Daniel Mytens (c.1590 - 1647)

Charles I, as Prince of Wales

Oil on canvas: 27 ½ x 25 ¾ in. (70 x 60 cm.)
Painted 1624


Provenance:
with The Weiss Gallery, 1996, sold to
Private collection
 

This fine ad vivum portrait, once considered to be by Velázquez, is undoubtedly one of the most beautiful and compelling portraits ever painted of Charles I. In comparison with the well-known images of the monarch painted by Mytens, Honthorst, Van Dyck and Dobson, this rendering succeeds perhaps better than any other in conveying the physical presence and psychology of the man.

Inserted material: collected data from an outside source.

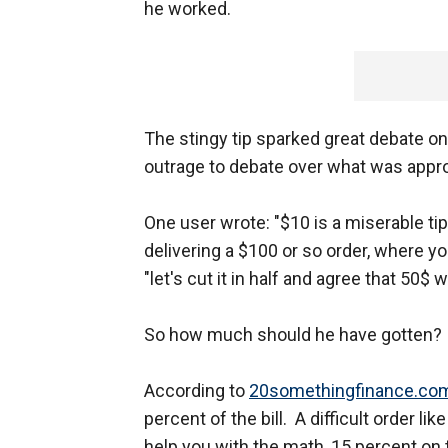
he worked.
The stingy tip sparked great debate 
outrage to debate over what was appropr
One user wrote: "$10 is a miserable ti
delivering a $100 or so order, where 
"let's cut it in half and agree that 50$ 
So how much should he have gotten?
According to
20somethingfinance.co
percent of the bill. A difficult order li
help you with the math, 15 percent on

It is the first portrait Charles sat for upon his return with George Villiers, 1st Duke of Buckingham, from a six-month stay in Spain in 1623. It was almost certainly commissioned by the Duke himself and is testament to the relationship that had developed between the two men during their travels abroad. Charles is portrayed in Spanish fashion, wearing a gold embroidered black doublet and is depicted for the first time with his newly grown beard.

The addition of this painting to the oeuvre of Daniel Mytens adds confirmation that the artist was the finest painter in oils to work at court in Britain during the period between the death of Holbein and the arrival in England of Van Dyck.